Aux États-Unis, la réglementation des banques est politique et a changé à maintes reprises au cours des 25 dernières années. Le système bancaire repose davantage sur la prémisse que le capitalisme et la concurrence mèneront à de bons résultats. Le débat servira maintenant à trouver un équilibre entre le capitalisme, la réglementation et les garanties. Ces priorités ont généralement des objectifs contraires. Vous pouvez laisser le système s’autoréglementer (capitalisme et concurrence) de façon à ce que les graves conséquences (plusieurs paniques bancaires à la fin du 19e siècle et au début du 20e siècle) mettent tout le monde au pas. Ou vous pouvez l’encadrer davantage, comme un service public réglementé.

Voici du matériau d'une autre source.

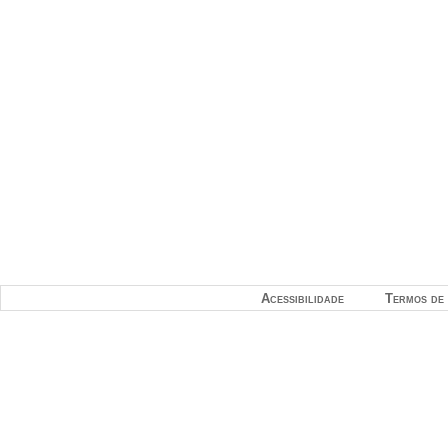
Acessibilidade
Termos de 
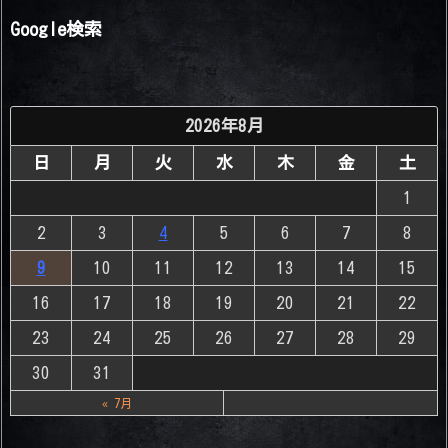
Google検索
2026年8月
日
月
火
水
木
金
土
1
2
3
4
5
6
7
8
9
10
11
12
13
14
15
16
17
18
19
20
21
22
23
24
25
26
27
28
29
30
31
« 7月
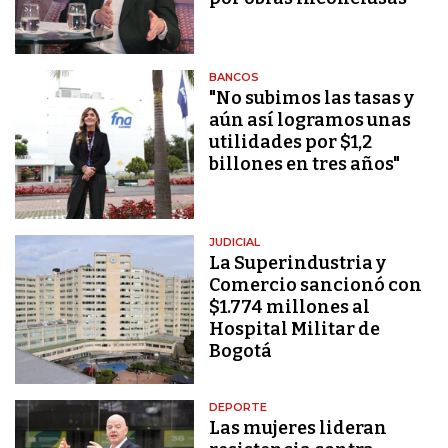
BANCOS
"No subimos las tasas y
aún así logramos unas
utilidades por $1,2
billones en tres años"
JUDICIAL
La Superindustria y
Comercio sancionó con
$1.774 millones al
Hospital Militar de
Bogotá
DEPORTE
Las mujeres lideran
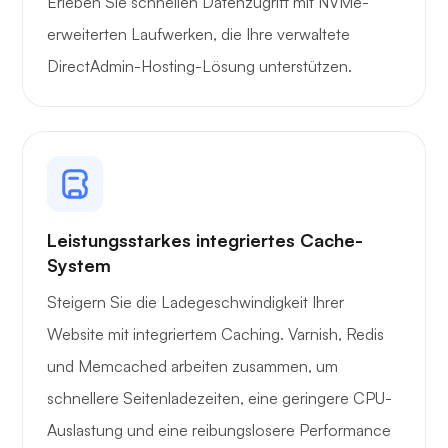
Erleben Sie schnellen Datenzugriff mit NVMe-
erweiterten Laufwerken, die Ihre verwaltete
DirectAdmin-Hosting-Lösung unterstützen.
Röntgen
Leistungsstarkes integriertes Cache-
System
Wunder
Steigern Sie die Ladegeschwindigkeit Ihrer
Website mit integriertem Caching. Varnish, Redis
und Memcached arbeiten zusammen, um
schnellere Seitenladezeiten, eine geringere CPU-
Spielröhre
Auslastung und eine reibungslosere Performance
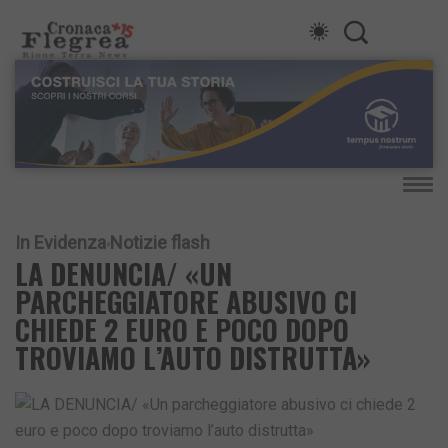
In Evidenza
Notizie flash
LA DENUNCIA/ «UN
PARCHEGGIATORE ABUSIVO CI
CHIEDE 2 EURO E POCO DOPO
TROVIAMO L’AUTO DISTRUTTA»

Notre système canadien compte un petit nombre de très grandes banques, ce qui fait en sorte que les enjeux sont très élevés pour tous. En revanche, il fait l’objet d’une étroite surveillance, ce qui est possible puisqu’il y a si peu de banques. Lorsqu’on le compare à certains pairs internationaux, le système canadien a beau être qualifié de monotone, aucune banque n’a fait faillite depuis 100 ans. Il ne faut pas confondre prudence avec monotonie.
Après 2009, on croyait que les plus grandes banques américaines étaient trop grandes pour faire faillite, contrairement aux milliers de petites banques. Or, ce qui s’est passé récemment indique qu’on ne laissera pas tomber celles-ci non plus. Si ce sont les contribuables qui doivent payer la note, coûte que coûte, nous nous retrouverons dans une situation de risque moral où une prise de risque imprudente n’entraîne aucune ou peu de conséquences. Dans de telles circonstances, même si cela va à l’encontre de nos instincts libertariens et capitalistes, le seul choix qui nous reste est de tolérer un système dans lequel les gouvernements jouent un rôle plus important.